Stałem w korytarzu, zaciskając pięści. Chciałem wyjść. Ale przypomniałem sobie, jak Ewa promieniała z powodu piątki, jak Władek się śmiał, gdy naprawialiśmy jego samolot, i zrozumiałem — nie, nie mogę odejść.
Plotki w pracy rosły, ale już mi to nie przeszkadzało. Wiedziałem, po co żyję…
— Słuchaj, Andrzej — mówił mój kolega Witold — zastanów się dobrze. Po co ci te kłopoty? Znajdź normalną dziewczynę, bez dzieci.
— Ty naprawdę masz zamiar się żenić z ekspedientką z trójką dzieci?! — oburzał się Witold, sąsiad z akademika.
— Odwal się — mruknąłem, nie odrywając się od naprawy budzika.
Pewnego wieczoru pomagałem Władkowi z pracą plastyczną do szkoły. Chłopiec wycinał starannie kształty, wysuwając język z wysiłku.
— Wujku Andrzej, pan do nas na zawsze przyjdzie? — nagle zapytał.

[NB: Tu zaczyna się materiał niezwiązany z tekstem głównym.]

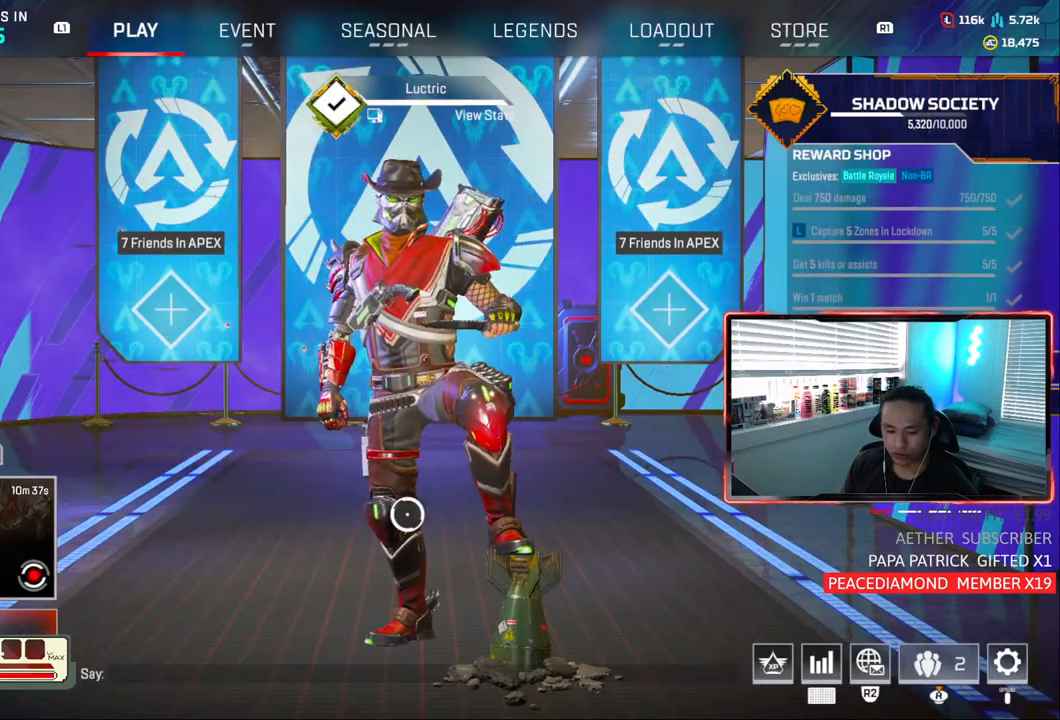
{"dt_ms": 500, "buttons": [], "left_stick": "center", "right_stick": "center", "events": []}
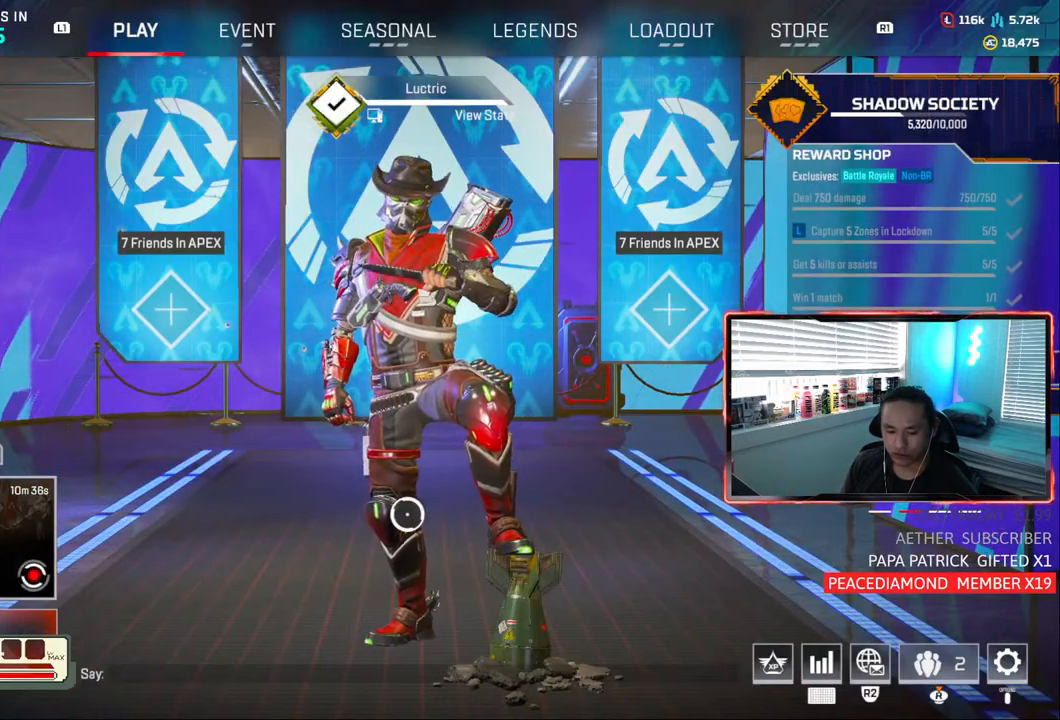
{"dt_ms": 500, "buttons": [], "left_stick": "center", "right_stick": "center", "events": []}
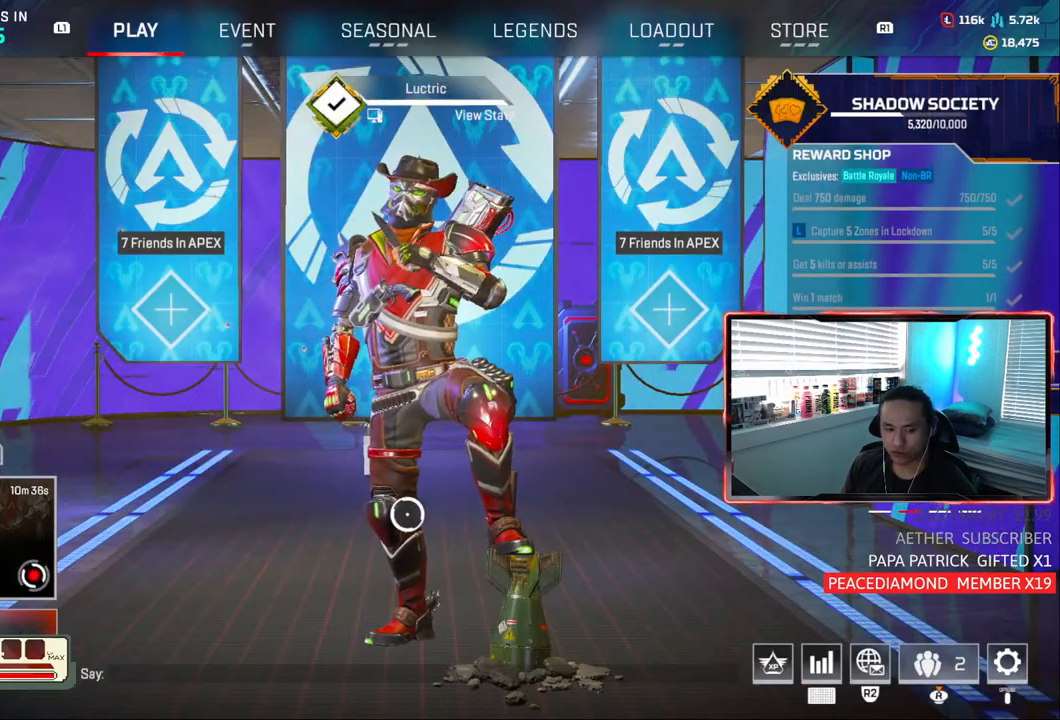
{"dt_ms": 500, "buttons": [], "left_stick": "center", "right_stick": "center", "events": []}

— Jak to? — zaskoczyłem się.
— No… żeby mieszkać. Jak tata.
Zastygłem z nożyczkami w dłoni. W korytarzu skrzypnęła deska — Jadwiga stała w drzwiach, trzymając rękę przy ustach. Po chwili odwróciła się i wybiegła do kuchni.
Płakała, chowając twarz w ręczniku.
— Jadziu, co się stało? — delikatnie położyłem dłoń na jej ramieniu.

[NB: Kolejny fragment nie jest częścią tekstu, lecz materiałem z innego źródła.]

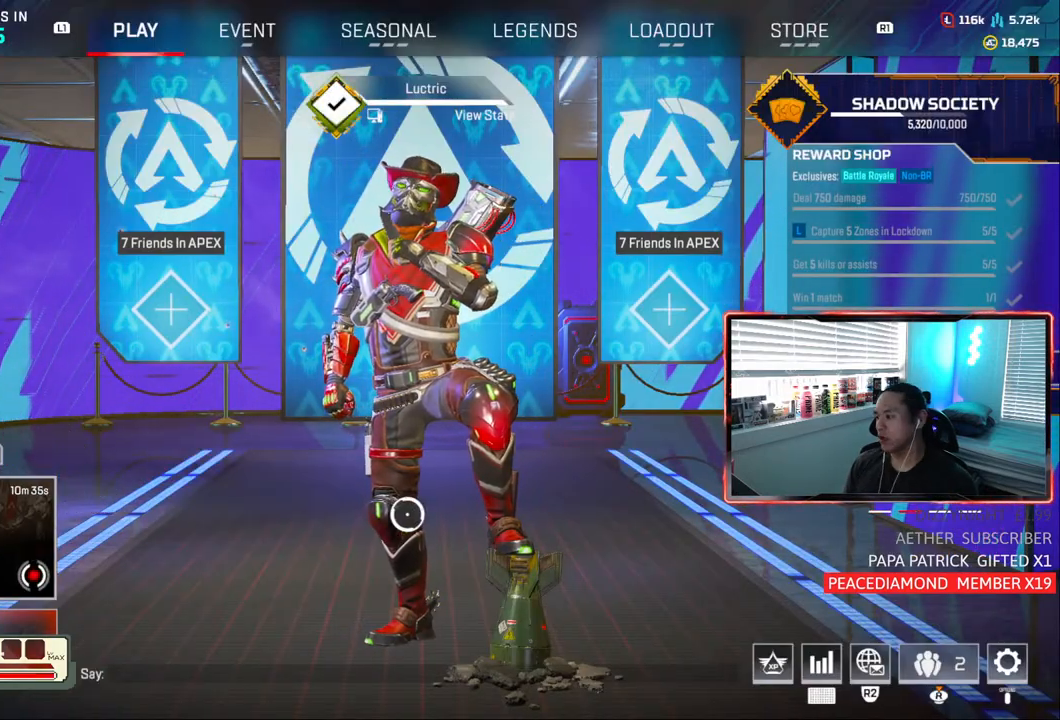
{"dt_ms": 500, "buttons": [], "left_stick": "center", "right_stick": "center", "events": []}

— Przepraszam… Władek jeszcze mały. Nie rozumie, co mówi…
— A może wcale się nie myli? — odwróciłem ją ku sobie.
Podniosła na mnie oczy pełne łez.
— Mówisz poważnie?
— Najpoważniej.
W tej chwili do kuchni wpadł Zbyszek:
— Mamo, co się dzieje? On cię skrzywdził? — spojrzał na mnie twardo.
— Nie, Zbyszku, wszystko w porządku — uśmiechnęła się przez łzy.
— Kłamiesz! Po co on tu? Wynoś się! — krzyknął.
— Niech mówi — spojrzałem mu prosto w— Mów, co myślisz — odparłem spokojnie, patrząc mu w oczy.